With respect to the Plaintiffs, the Eastern District of Louisiana is no more or less convenient for them. Continental is a New York corporation with its principal place of business in New York, and Newco is a Texas corporation with its principal place of business in Texas. Neither plaintiff claims to conduct any business in the state of Louisiana.
Finally, ITO, the only party with any relationship to the State of Louisiana, is the party moving for a change of venue. Accordingly, it is clear that the Southern District of Illinois is a more convenient forum for the parties.

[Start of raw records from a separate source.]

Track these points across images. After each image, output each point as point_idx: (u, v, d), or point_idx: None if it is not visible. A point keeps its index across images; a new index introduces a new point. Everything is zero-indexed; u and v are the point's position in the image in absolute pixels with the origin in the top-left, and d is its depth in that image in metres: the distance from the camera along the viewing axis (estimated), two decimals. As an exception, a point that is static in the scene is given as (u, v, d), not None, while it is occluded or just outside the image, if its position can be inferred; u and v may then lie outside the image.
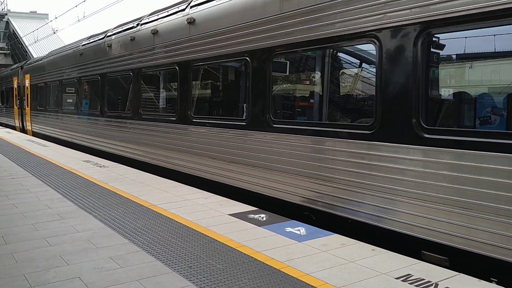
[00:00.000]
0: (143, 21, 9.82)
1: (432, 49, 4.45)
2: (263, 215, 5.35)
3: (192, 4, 7.98)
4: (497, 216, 3.73)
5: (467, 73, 4.70)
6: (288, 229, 4.78)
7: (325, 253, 4.07)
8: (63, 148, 13.03)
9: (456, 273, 3.59)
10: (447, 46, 4.47)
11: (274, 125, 6.00)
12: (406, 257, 3.96)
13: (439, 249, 4.17)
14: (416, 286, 3.35)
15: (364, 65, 5.59)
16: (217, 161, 7.09)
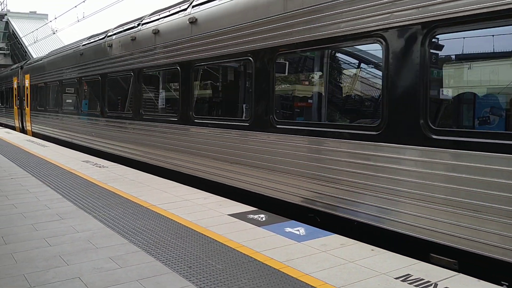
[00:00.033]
0: (144, 21, 9.76)
1: (440, 49, 4.38)
2: (262, 215, 5.35)
3: (194, 4, 7.93)
4: (508, 218, 3.66)
5: (476, 73, 4.62)
6: (288, 229, 4.79)
7: (324, 253, 4.07)
8: (63, 148, 13.03)
9: (456, 273, 3.59)
10: (455, 45, 4.39)
11: (277, 126, 5.94)
12: (405, 257, 3.96)
13: (448, 252, 4.09)
14: (415, 286, 3.35)
15: (369, 65, 5.51)
16: (219, 162, 7.04)
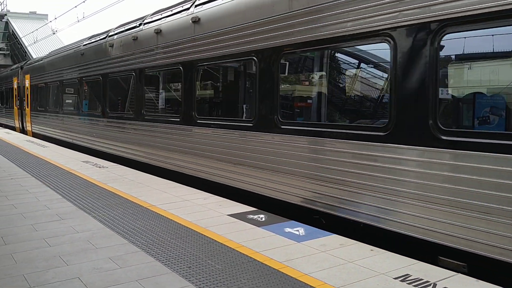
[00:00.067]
0: (146, 21, 9.67)
1: (450, 48, 4.28)
2: (262, 216, 5.36)
3: (197, 3, 7.84)
4: None
5: (488, 72, 4.51)
6: (287, 230, 4.80)
7: (324, 253, 4.08)
8: (62, 149, 13.03)
9: (454, 273, 3.60)
10: (466, 45, 4.28)
11: (282, 127, 5.87)
12: (404, 257, 3.97)
13: (458, 255, 4.00)
14: (414, 286, 3.36)
15: (376, 65, 5.42)
16: (222, 163, 6.97)
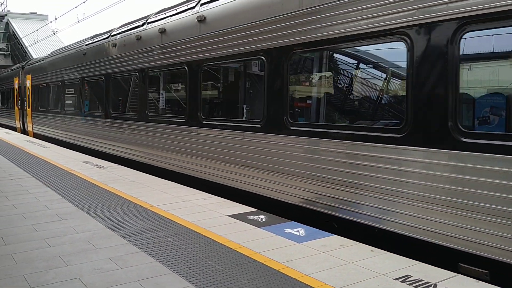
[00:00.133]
0: (150, 20, 9.51)
1: (472, 47, 4.12)
2: (262, 216, 5.36)
3: (202, 2, 7.71)
4: None
5: (510, 72, 4.32)
6: (288, 230, 4.79)
7: (324, 254, 4.08)
8: (63, 149, 13.03)
9: (455, 274, 3.60)
10: (488, 43, 4.08)
11: (292, 128, 5.72)
12: (405, 258, 3.97)
13: (480, 262, 3.86)
14: (415, 287, 3.36)
15: (392, 65, 5.22)
16: (228, 164, 6.84)
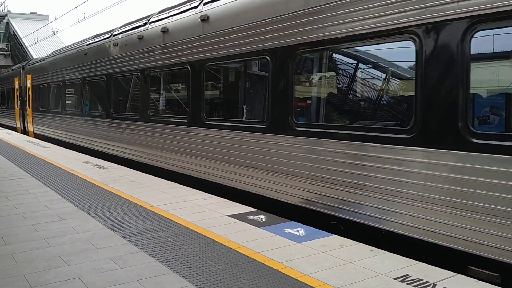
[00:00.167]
0: (152, 19, 9.42)
1: (482, 46, 4.05)
2: (262, 216, 5.36)
3: (205, 1, 7.65)
4: None
5: None
6: (287, 230, 4.80)
7: (324, 254, 4.09)
8: (63, 149, 13.04)
9: (454, 273, 3.61)
10: (498, 42, 4.02)
11: (297, 128, 5.65)
12: (404, 257, 3.97)
13: (490, 265, 3.81)
14: (414, 286, 3.36)
15: (400, 64, 5.15)
16: (231, 165, 6.78)
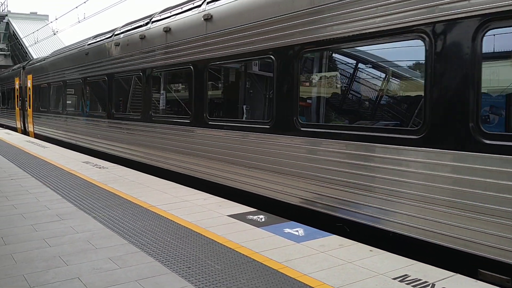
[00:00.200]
0: (154, 19, 9.34)
1: (494, 45, 3.97)
2: (261, 216, 5.37)
3: (208, 0, 7.56)
4: None
5: None
6: (287, 230, 4.80)
7: (323, 254, 4.09)
8: (63, 149, 13.04)
9: (453, 273, 3.61)
10: (510, 41, 3.95)
11: (302, 129, 5.57)
12: (403, 257, 3.98)
13: (502, 269, 3.74)
14: (413, 286, 3.37)
15: (409, 64, 5.06)
16: (234, 166, 6.72)
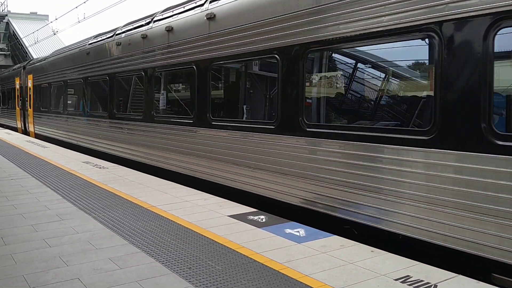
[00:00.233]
0: (156, 18, 9.28)
1: (505, 44, 3.89)
2: (262, 217, 5.35)
3: None
4: None
5: None
6: (288, 231, 4.79)
7: (324, 255, 4.08)
8: (63, 149, 13.02)
9: (455, 274, 3.59)
10: None
11: (308, 129, 5.49)
12: (405, 258, 3.96)
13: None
14: (415, 287, 3.35)
15: (418, 63, 4.97)
16: (238, 167, 6.65)
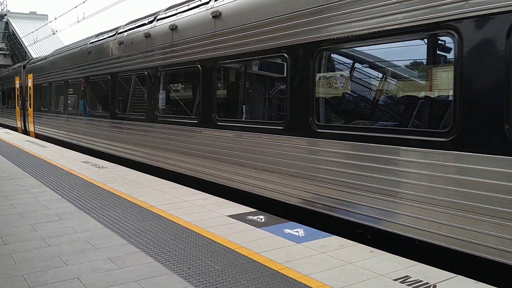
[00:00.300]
0: (159, 17, 9.15)
1: None
2: (261, 217, 5.36)
3: None
4: None
5: None
6: (287, 231, 4.79)
7: (323, 255, 4.08)
8: (62, 149, 13.02)
9: (454, 274, 3.60)
10: None
11: (319, 130, 5.38)
12: (404, 258, 3.97)
13: None
14: (414, 287, 3.35)
15: (435, 61, 4.78)
16: (245, 168, 6.54)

The Southern District of Illinois is also a more convenient forum for the witnesses. The bulk of the witnesses, including those involved in unloading the barge and those present when it capsized and sank, reside in or near the Southern District of Illinois. ITO claims that the only witnesses located in the Eastern District of Louisiana are either employed or retained by ITO. ITO avers that it will make those witnesses available for deposition in the event of transfer.
In addition to the issue of proximity to the forum, transfer and possible consolidation of this case with the other cases pending in the Southern District of Illinois will reduce the need for multiple depositions of the same witnesses. Therefore, transferring this case to the Southern District of Illinois serves to eliminate the duplication of time, expense and inconvenience to witnesses.
Moreover, the case-specific and public interest factors articulated by the Fifth Circuit, in Syndicate, weigh heavily in favor of transfer. Access to sources of proof is easier in the forum where the accident giving rise to the claims occurred. Most of the witnesses are amenable to compulsory service in the Southern District of Illinois, except for those employed by ITO, who avers that those witnesses shall be made available. In addition, it is much less expensive for the witnesses, the bulk of whom reside in or near the Southern District of Illinois, to attend proceedings in that district. Moreover, transfer of this case to the Southern District of Illinois where it may possibly be consolidated with the two actions pending there will significantly decrease duplicative discovery and litigation efforts, thereby enabling an easier, more expeditious and inexpensive resolution of the matters arising from the December 21, 1998 barge incident. Finally, none of the public interest factors weigh in favor of retention of jurisdiction over this matter. Therefore, on balance and with due respect to plaintiffs' choice of forum, it is clear that this case should be transferred to the Southern District of Illinois.
Accordingly,
IT IS ORDERED that ITO's motion for change of venue is GRANTED.
IT IS FURTHER ORDERED that this case is TRANSFERRED to the Southern District of Illinois.